When you convert your traditional IRA to a Roth IRA, your pretax traditional IRA funds will be included in your income in the year of the conversion. This increased income may impact deductions, credits, exemptions, phase-outs, the taxation of your social security benefits and Medicare Part B and Part D premiums; in other words, anything on your tax return impacted by an increase in your income.
That is a tax hit, for sure, but keep it in perspective. Remember, the extra income is only for the year of the conversion. The trade-off is the big tax benefit down the road. If you follow the rules for qualified Roth IRA distributions, all your Roth IRA funds, including the earnings, will be tax-free when distributed. Not a bad deal!
A Roth IRA conversion done when the market is down is a bargain. Remember, your tax bill is based on the value of the traditional IRA assets at the time they are converted to a Roth IRA. Convert now when values are low and reap the benefits of tax-free earnings later when the market bounces back.
Beyond the volatile markets there are other good reasons to convert now. Tax reform has lowered tax rates for many and scaled back the AMT. These historically low tax rates will not be here forever. There is a window of opportunity to take advantage of them. Like many of the changes under tax reform, they are scheduled to sunset in a few years.

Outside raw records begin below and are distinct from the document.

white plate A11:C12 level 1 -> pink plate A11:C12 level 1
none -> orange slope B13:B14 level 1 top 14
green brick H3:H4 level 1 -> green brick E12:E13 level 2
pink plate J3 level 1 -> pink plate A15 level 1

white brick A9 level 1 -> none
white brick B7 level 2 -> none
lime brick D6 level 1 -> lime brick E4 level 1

No one knows for sure what the future will bring, but with large deficits a likely possibility, many see future tax rates as moving much higher. Converting now is a way to lock in today’s low rates and avoid worries about the uncertainty of future taxes.
Thinking conversion may be the right move? Ask yourself three questions. First, when will the money be needed? If you need your IRA money immediately for living expenses, converting may not be for you. Second, what is your tax rate? If your income is lower, that may favor conversion. Third, do you have the money to pay the tax on the conversion? It is best to pay the conversion tax from non-IRA funds.

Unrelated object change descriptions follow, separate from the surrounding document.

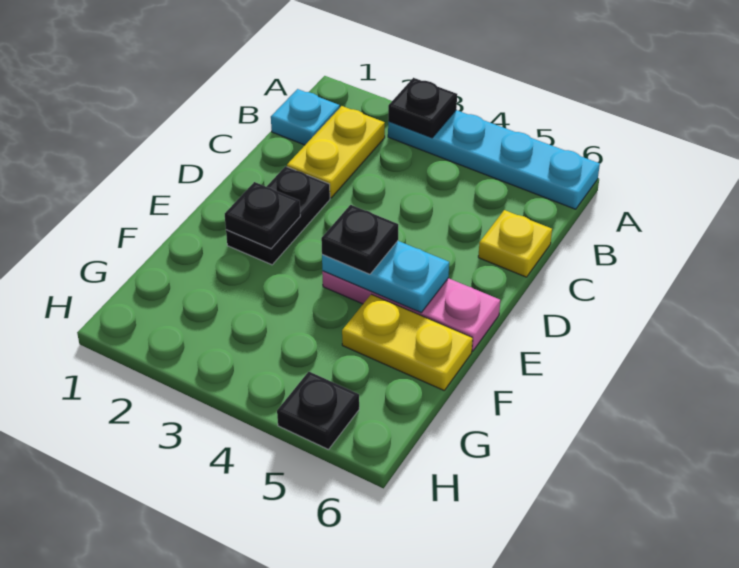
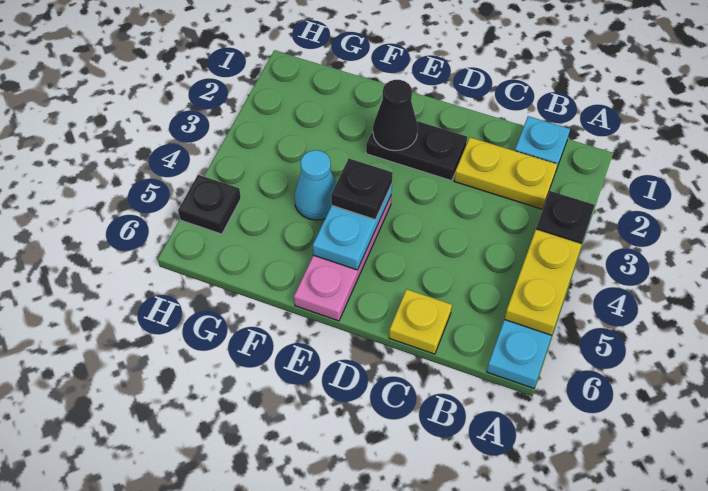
black plate E2 level 2 -> black cone E2 level 2
none -> cyan cone F4 level 1
yellow plate F5:F6 level 1 -> yellow plate A4:A5 level 2

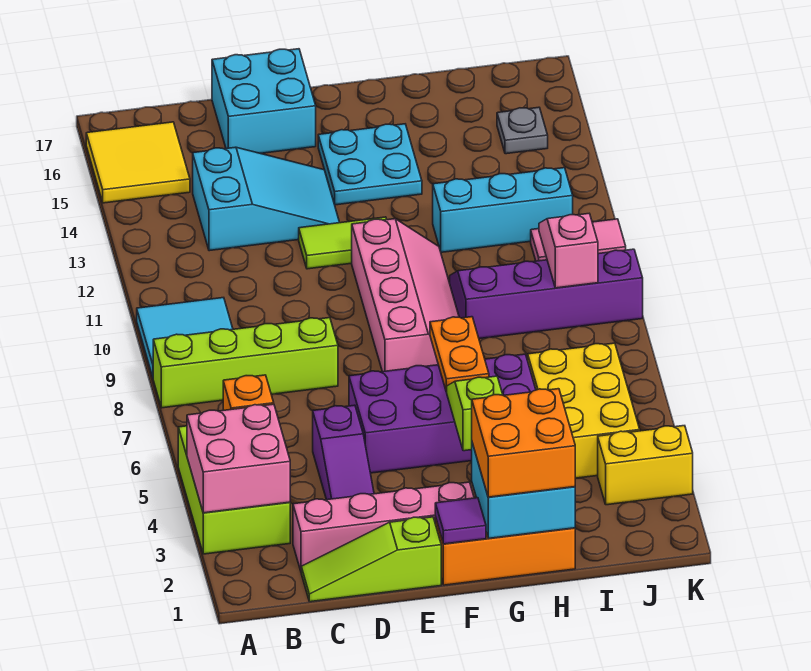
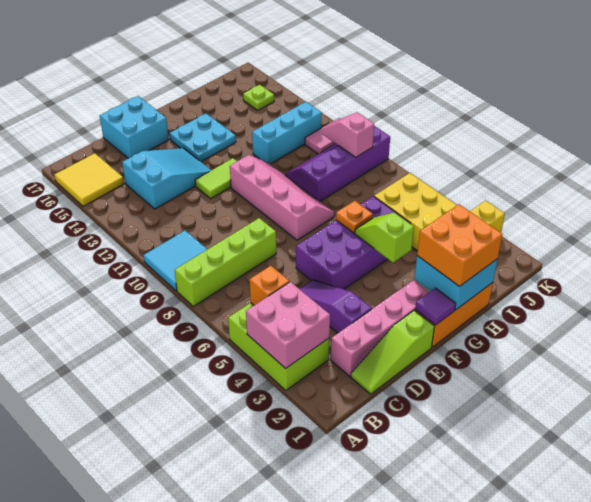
purple slope D3:D5 level 1 top 5 -> purple slope D3:D5 level 1 top 3
orange plate G6:G7 level 2 -> orange plate G6 level 2
grey plate J15 level 1 -> lime plate J15 level 1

Not sure about converting? The good news is that conversion is not an all-or-nothing decision. You can always hedge your bets and do a partial conversion of your traditional IRA.
Is Conversion Right for You?
Should everybody convert? No, of course not. Conversion is not one size fits all. Also, remember that conversions are now irrevocable. There is no more recharacterization or the ability to undo a conversion. This means you must be very sure before you go ahead with the transaction. Are you a good candidate? Is now the time for your conversion? Professional advice is more valuable than ever. The best way to find out what is right for you is to discuss conversion options with a knowledgeable financial or tax advisor.